_Excerpt to read_
Thanks.  So it seems that doing as many random games as possible is not the
ideal approach.

In UCT, I suppose the equivalent of the principal variation would be the
path from the root that always visits the child with the highest number of
simulations.  When you make a move with 70,000 simulations, how deep is this
UCT_principal variation?  

I expect that after this many simulations the UCT tree will include every
position in some number of ply from the root.  Deeper in the tree it will
not visit every child.  Typically, how many ply in the UCT tree is full
width?

I'm curious about the full width depth and the principal variation depth to
compare UCT wilth alpha-beta.

It's great to see a new approach to computer go that works so well.  Thanks
for sharing your work.

David

> -----Original Message-----
> From: [EMAIL PROTECTED] 
> [mailto:[EMAIL PROTECTED] On Behalf Of 
> [EMAIL PROTECTED]
> Sent: Monday, January 01, 2007 3:56 AM
> To: computer-go
> Subject: Re: [computer-go] UCT vs MC
> 
> 
> Hello and happy new year!
> 
> 
> > I have some questions about your paper...
> Whouah that's a lot of questions :). I'll try to answer well.

_Source data_
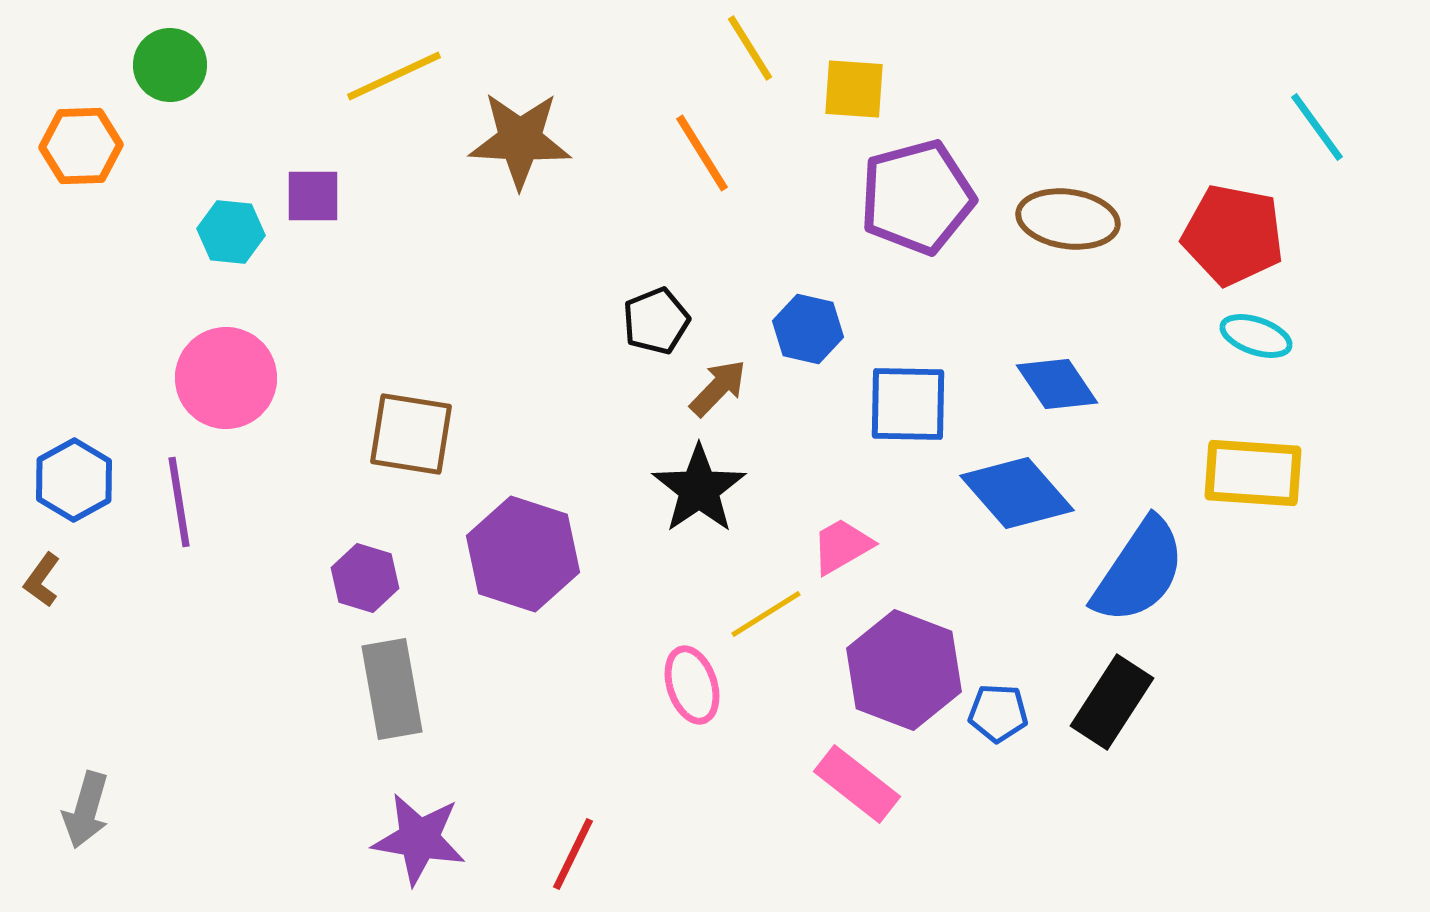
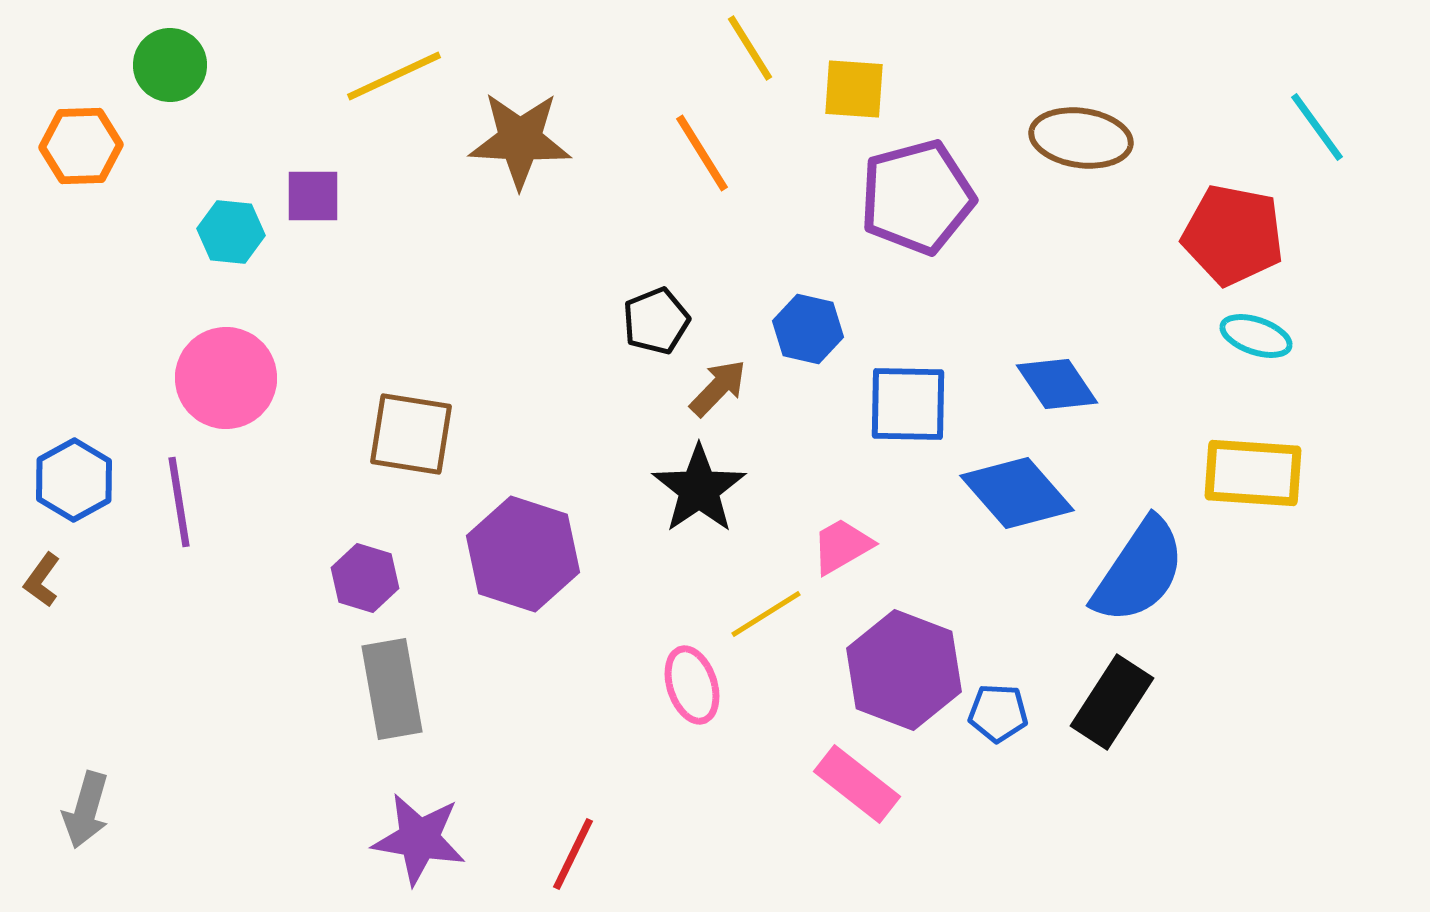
brown ellipse at (1068, 219): moved 13 px right, 81 px up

_Required work_
• 1. Extract everything in the email about UCT and computer go, from "In UCT, I suppose" down to "UCT wilth alpha-beta.".
• 2. Extend the email about UCT and computer go, picking up from its last sentence.

_Answers_
• 1.
In UCT, I suppose the equivalent of the principal variation would be the
path from the root that always visits the child with the highest number of
simulations.  When you make a move with 70,000 simulations, how deep is this
UCT_principal variation?  

I expect that after this many simulations the UCT tree will include every
position in some number of ply from the root.  Deeper in the tree it will
not visit every child.  Typically, how many ply in the UCT tree is full
width?

I'm curious about the full width depth and the principal variation depth to
compare UCT wilth alpha-beta.

• 2.
> 
> 
> > I thought that the Monte Carlo evaluation of a position is done by 
> > making many random games from that position, and averaging the 
> > win/loss result. So the evaluation of a position would be a number 
> > between 0 and 1.  I thought several thousand random games would be 
> > used for one evaluation.
> No, we consider one evaluation as one simulation, so the 
> evaluation function 
> is a bernoulli random variable. Now you are mainly interested in its 
> expectation, and it is why you can think making a lot of 
> simulations and 
> averaging, trying to approximate the expectation by the 
> empirical average. 
> 
> > In your paper, say that each UCT leaf node is evaluated by 
> exactly one 
> > random game (simulation), with a result of 0 or 1.  Is this true?
> Yes it is true. We try having more that one simulation per 
> leaf node, and: -with the same number of nodes, the 
> improvement is very small; -with the same number of total 
> simulations the level is much weaker.
> 
> This seems counter intuitive, but in fact it is not. At each 
> simulation we add 
> a node. So a node often visited will have a lot of 
> descendants, so will 
> average a lot of simulations. The key idea of UCT is that the 
> value in a node 
> is the average of its children's values weigthed by the 
> frequency of visits 
> for its children.
> 
> > I think
> > you say Mogo does 70,000 random games per move.  Does this 
> mean that the
> > UCT tree for a move has 70,000 nodes?  When you say 70,000 
> games per move,
> > does that mean total game move made, or game per node evaluation?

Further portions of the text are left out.